===== Document excerpt =====
# 🌟 Chapter 7: Ensemble Learning & Random Forests — Practical Guide

Ensemble learning combines multiple models to make more accurate and robust predictions.

We'll explore different ensemble techniques with Python examples using scikit-learn.
Let's get started!

## 1. 🔹 Voting Classifiers

Voting classifiers combine predictions from different models and make a final decision based on majority or weighted voting.

We'll use the Iris dataset and combine Logistic Regression, Decision Tree, and SVM.

In [1]:
from sklearn.datasets import load_iris
from sklearn.linear_model import LogisticRegression
from sklearn.tree import DecisionTreeClassifier
from sklearn.svm import SVC
from sklearn.ensemble import VotingClassifier
from sklearn.model_selection import train_test_split
from sklearn.metrics import accuracy_score

# Load dataset
iris = load_iris()
X_train, X_test, y_train, y_test = train_test_split(
    iris.data, iris.target, random_state=42)

# Define individual classifiers
log_clf = LogisticRegression(max_iter=1000)
tree_clf = DecisionTreeClassifier(random_state=42)
svm_clf = SVC(probability=True, random_state=42)

# Create a VotingClassifier with soft voting
voting_clf = VotingClassifier(
    estimators=[('lr', log_clf), ('dt', tree_clf), ('svm', svm_clf)],
    voting='soft'
)

# Fit and evaluate
voting_clf.fit(X_train, y_train)
===== Records shown =====
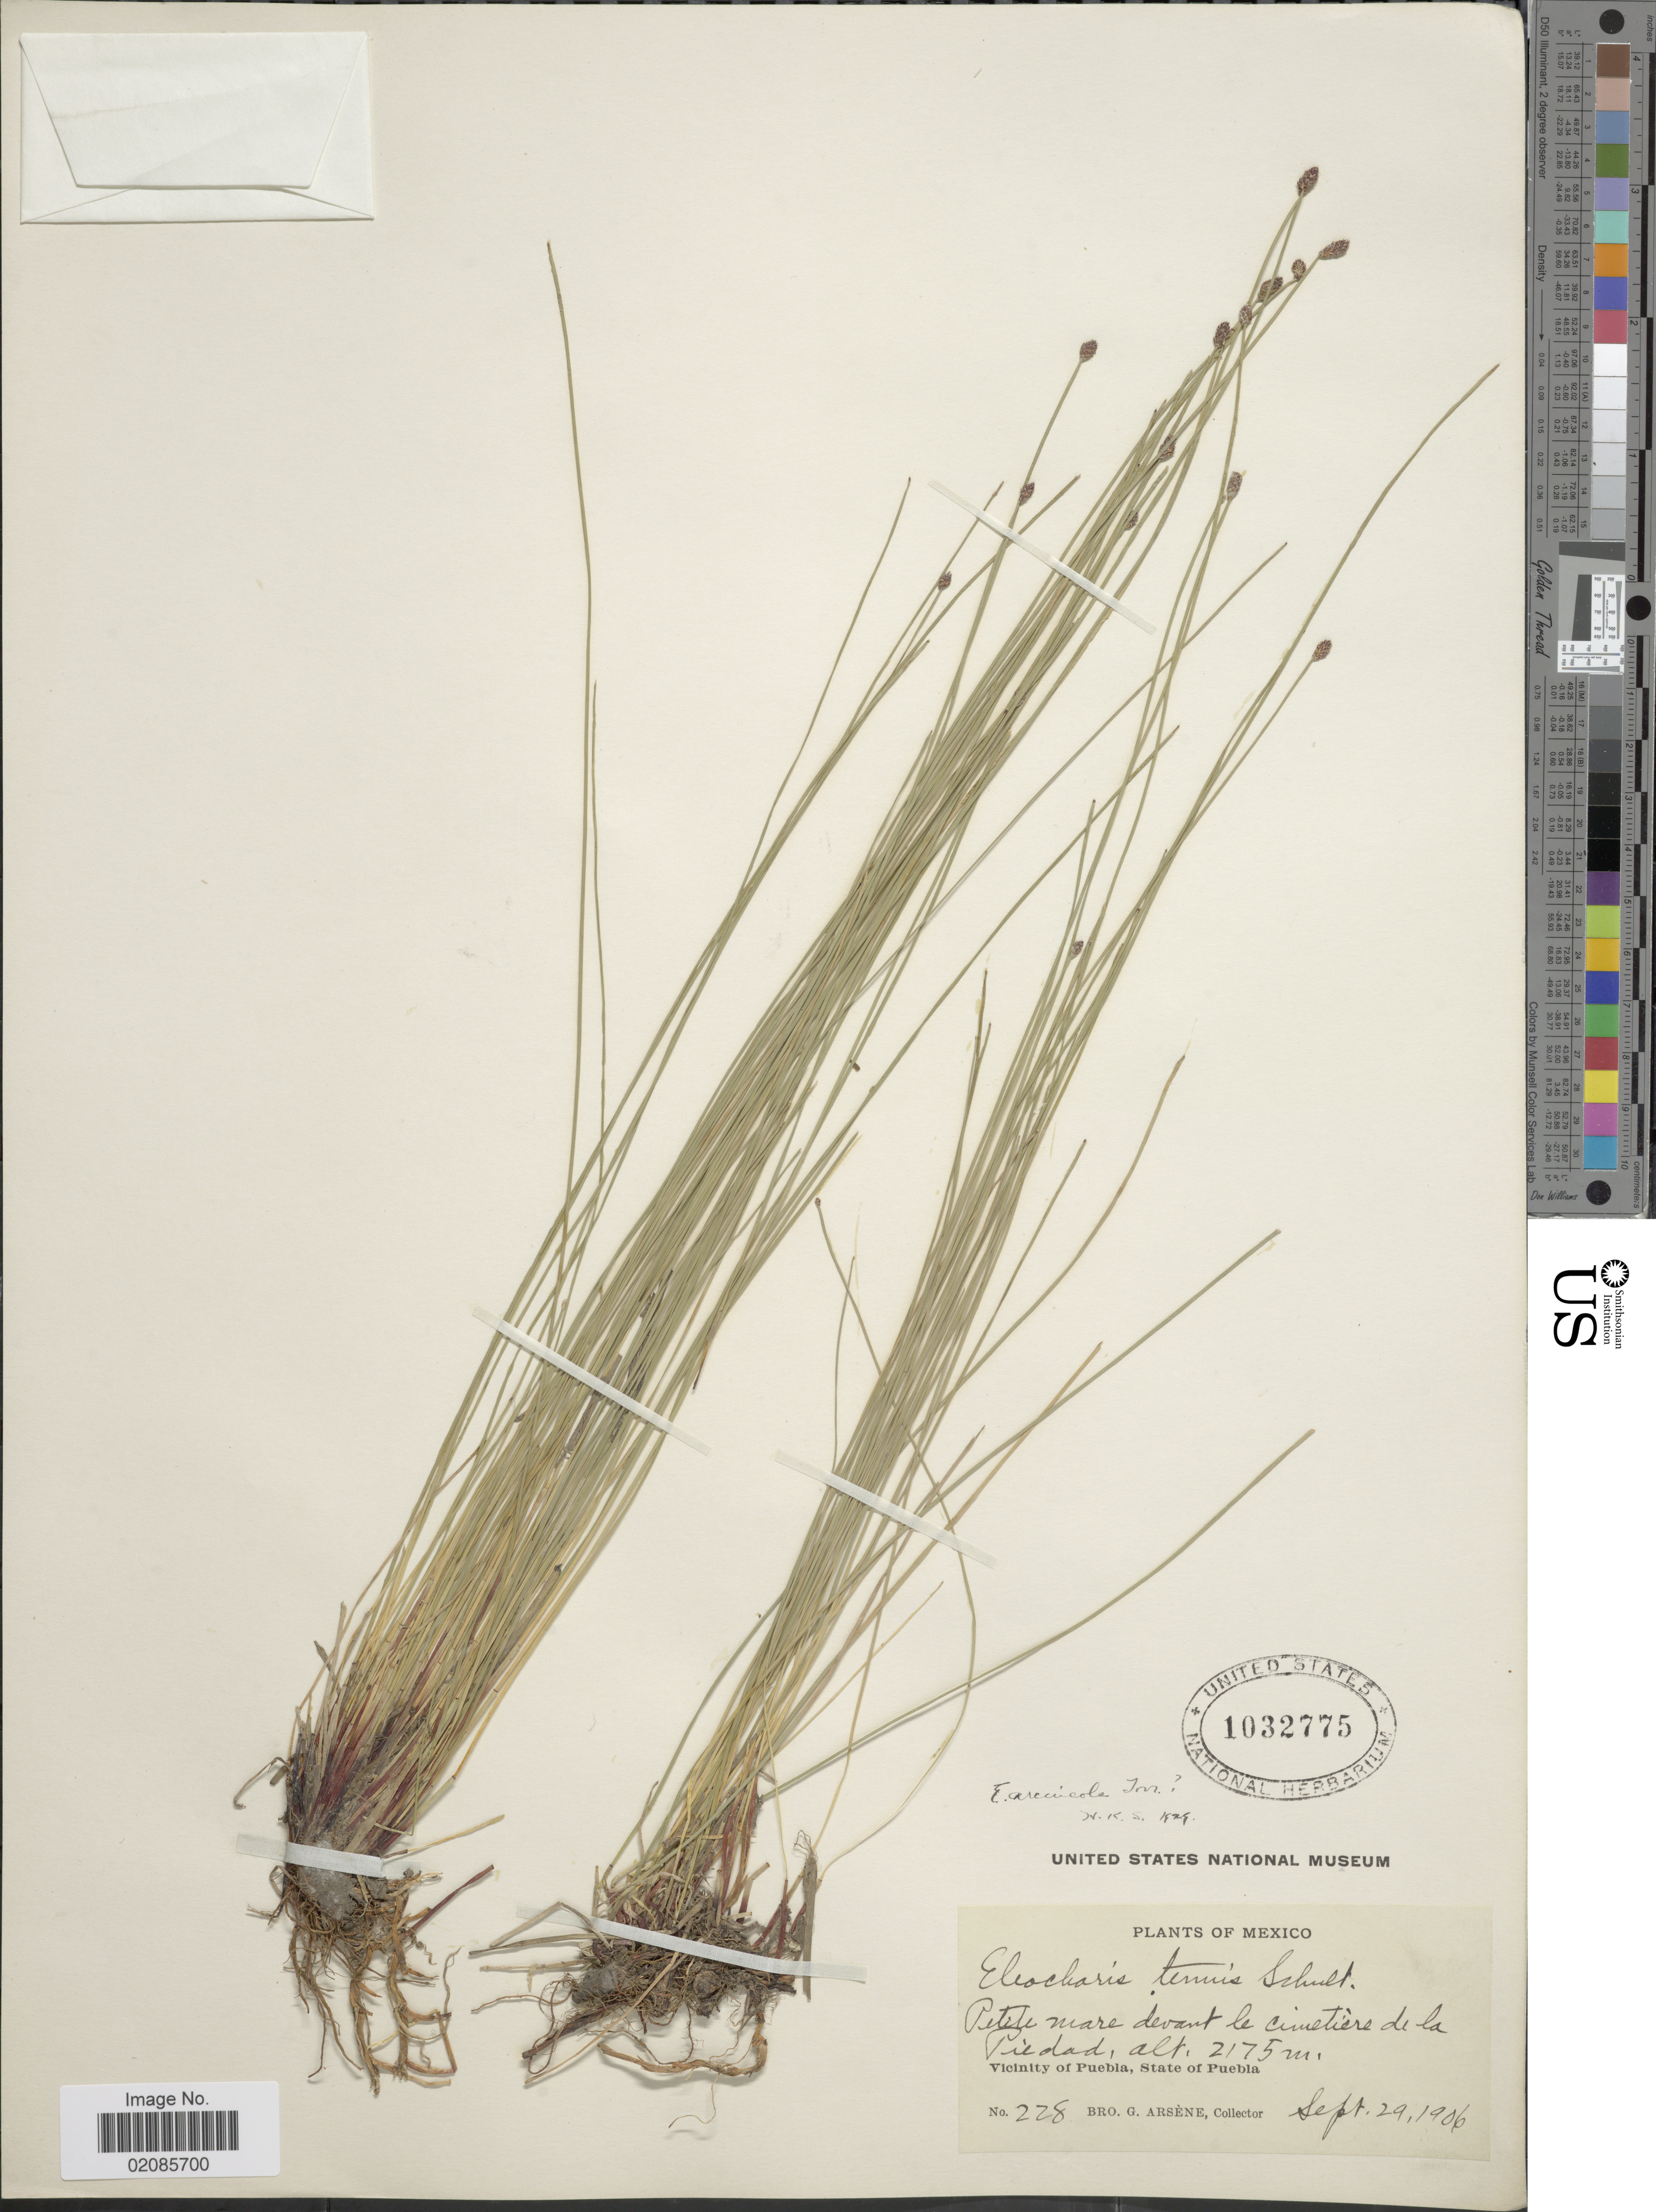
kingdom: Plantae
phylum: Tracheophyta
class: Liliopsida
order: Poales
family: Cyperaceae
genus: Eleocharis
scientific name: Eleocharis montevidensis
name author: Kunth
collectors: Bro. G. Arsène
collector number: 228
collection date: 1906-09-29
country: Mexico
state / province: Puebla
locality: Petite mare devant le cimetiére de la Piedad [small pond in front of cemetary of Piedad] -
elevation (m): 2175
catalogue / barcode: US 1032775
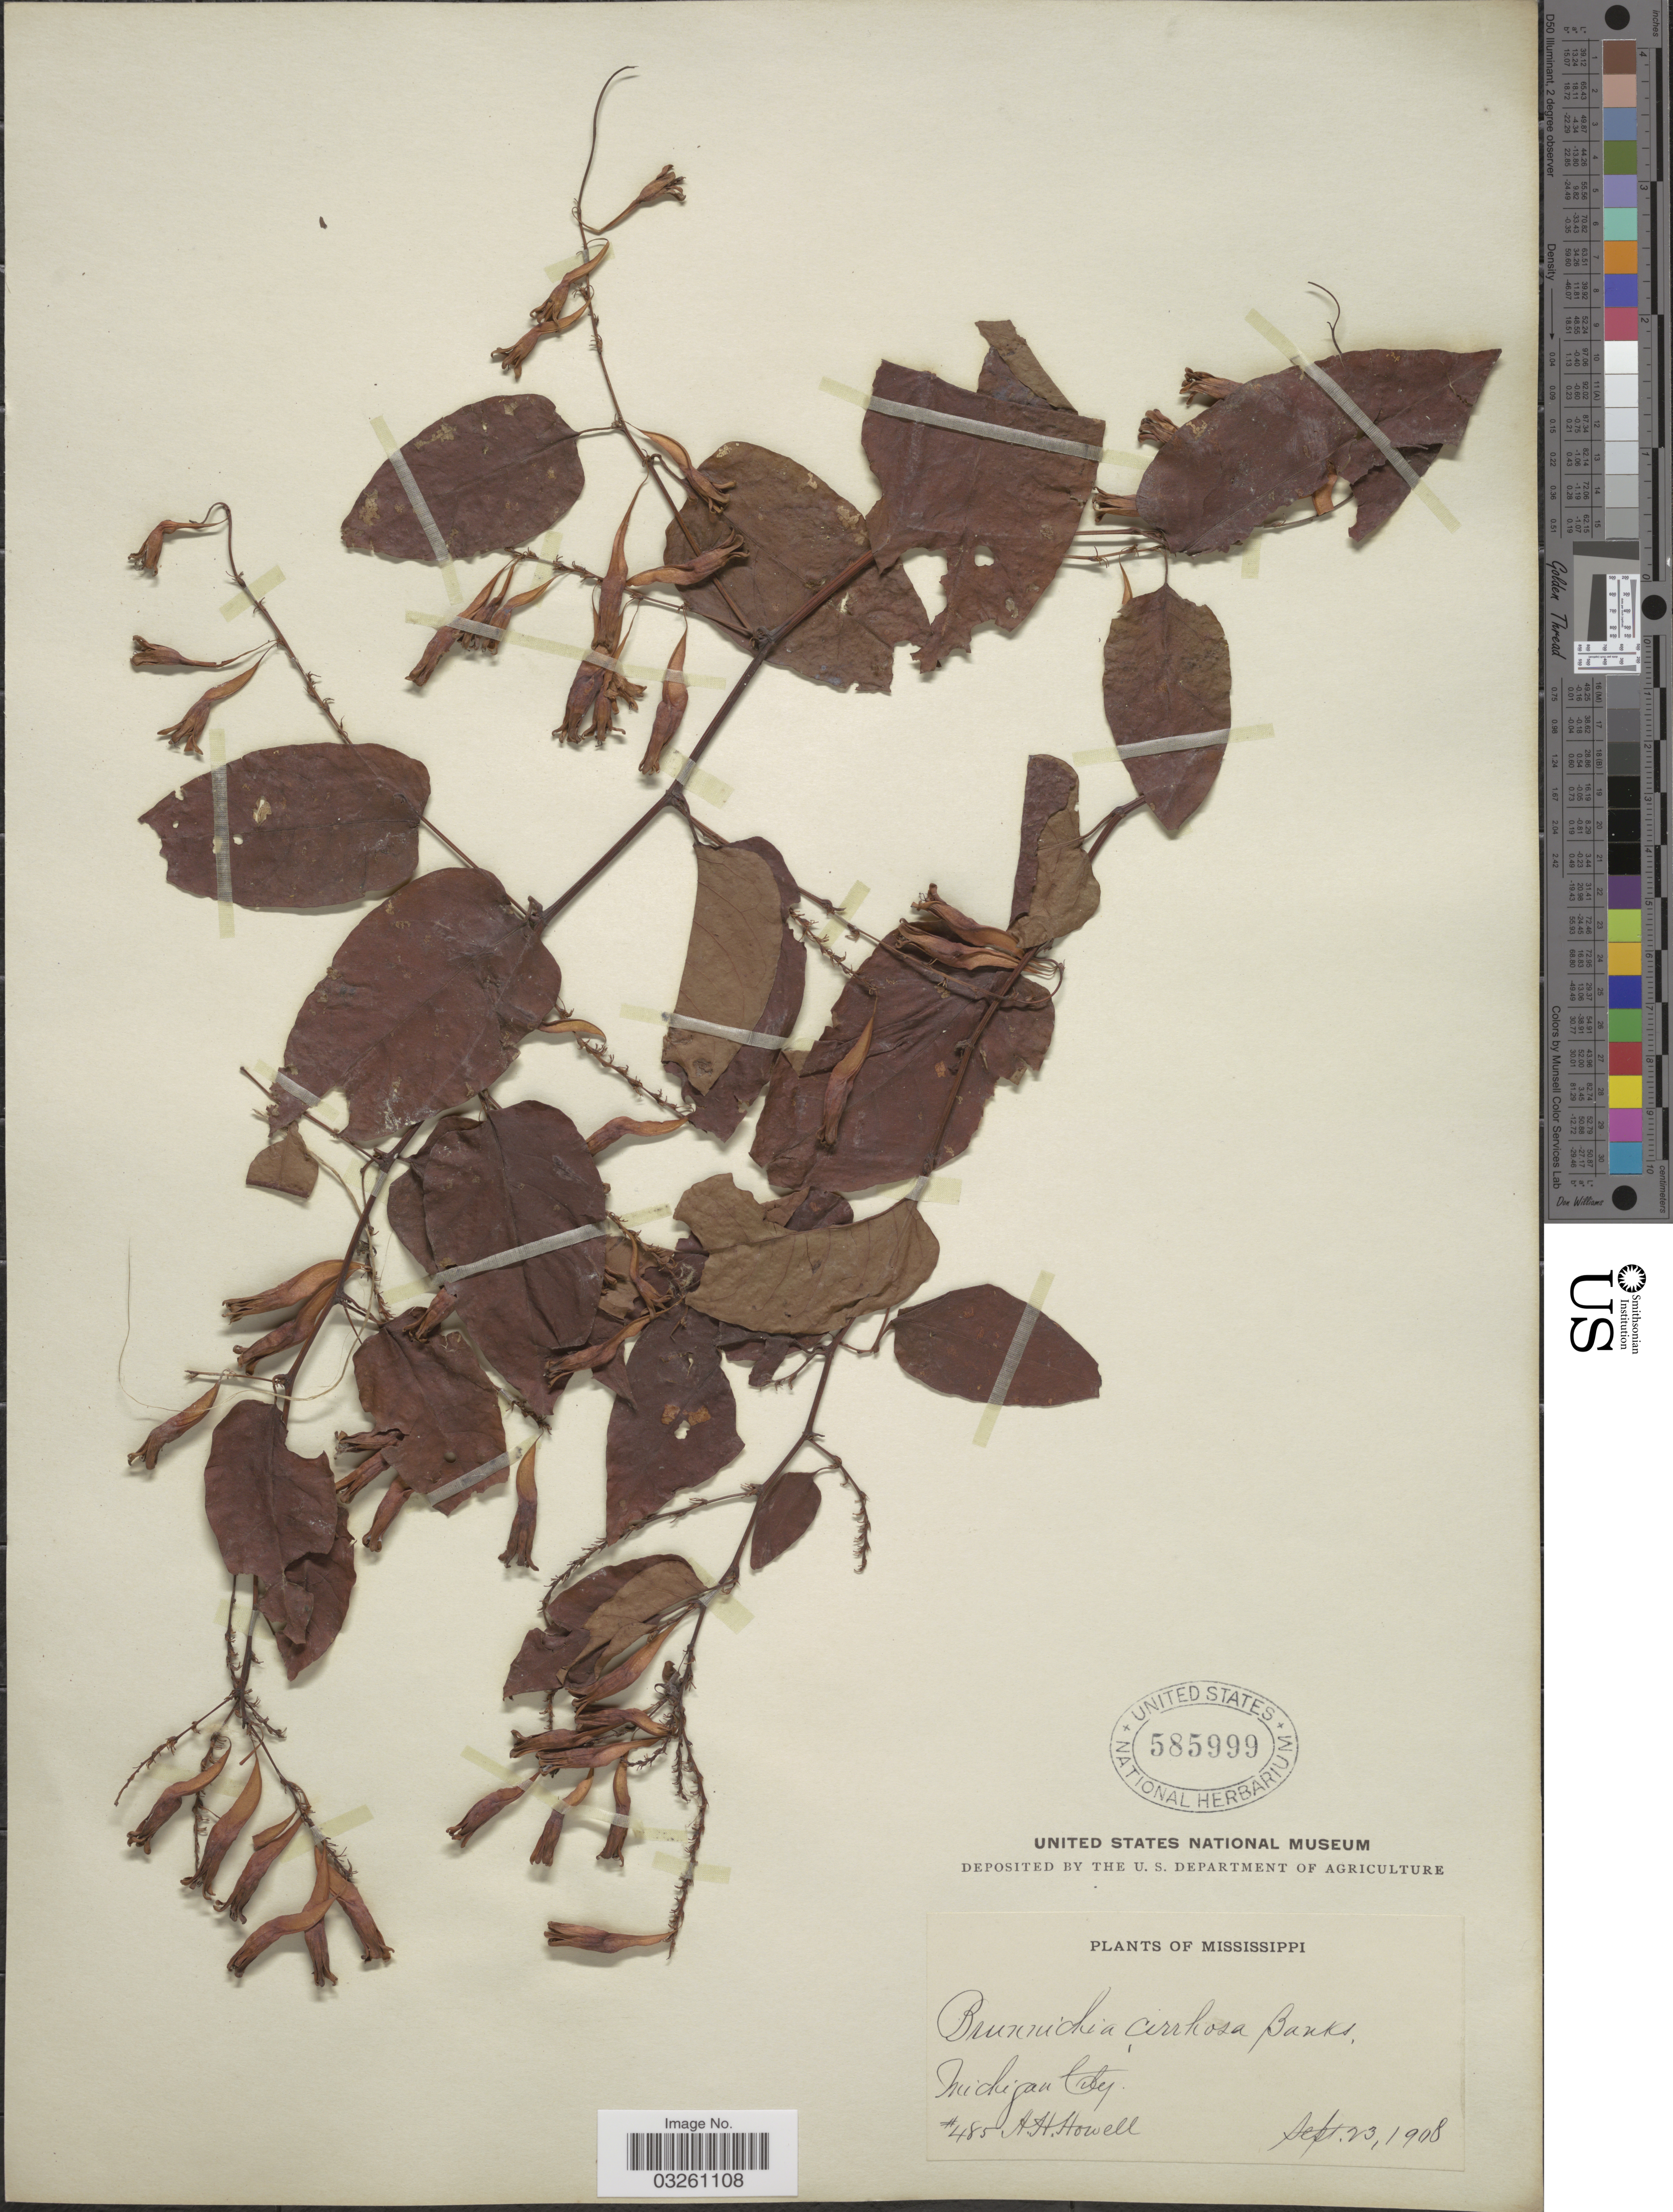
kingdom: Plantae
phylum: Tracheophyta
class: Magnoliopsida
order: Caryophyllales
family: Polygonaceae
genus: Brunnichia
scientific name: Brunnichia cirrhosa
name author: Gaertn.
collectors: A. Howell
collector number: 485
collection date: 1908-09-23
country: United States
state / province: Mississippi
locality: Michigan City.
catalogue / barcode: US 585999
=====
To-do list:
**1.** Reproduce the records verbatim, starting at the line that contains "locality: Petite mare" and ending at the end of the records, and omit the pictures.
**2.** Write what comes next in the ensemble learning guide, picking up right after its last line.

Task responses:
**1.**
locality: Petite mare devant le cimetiére de la Piedad [small pond in front of cemetary of Piedad] -
elevation (m): 2175
catalogue / barcode: US 1032775
kingdom: Plantae
phylum: Tracheophyta
class: Magnoliopsida
order: Caryophyllales
family: Polygonaceae
genus: Brunnichia
scientific name: Brunnichia cirrhosa
name author: Gaertn.
collectors: A. Howell
collector number: 485
collection date: 1908-09-23
country: United States
state / province: Mississippi
locality: Michigan City.
catalogue / barcode: US 585999

**2.**
y_pred = voting_clf.predict(X_test)
print("Voting Classifier Accuracy:", accuracy_score(y_test, y_pred))

Voting Classifier Accuracy: 1.0


## 2. 🔁 Bagging and Pasting

Bagging (Bootstrap Aggregating) trains multiple models on different random subsets of data.
Pasting is similar but without replacement.

We'll use Decision Trees as base estimators.

In [2]:
from sklearn.tree import DecisionTreeClassifier
from sklearn.ensemble import BaggingClassifier

# Bagging with bootstrap samples
bag_clf = BaggingClassifier(
    DecisionTreeClassifier(),
    n_estimators=100,
    max_samples=0.8,
    bootstrap=True,
    random_state=42
)
bag_clf.fit(X_train, y_train)
print("Bagging Accuracy:", accuracy_score(y_test, bag_clf.predict(X_test)))

Bagging Accuracy: 1.0


### Out-of-Bag (OOB) Samples for Validation

OOB samples are the data points not used in training each bootstrap sample. They can be used for validation.

Let's see how to access the OOB score.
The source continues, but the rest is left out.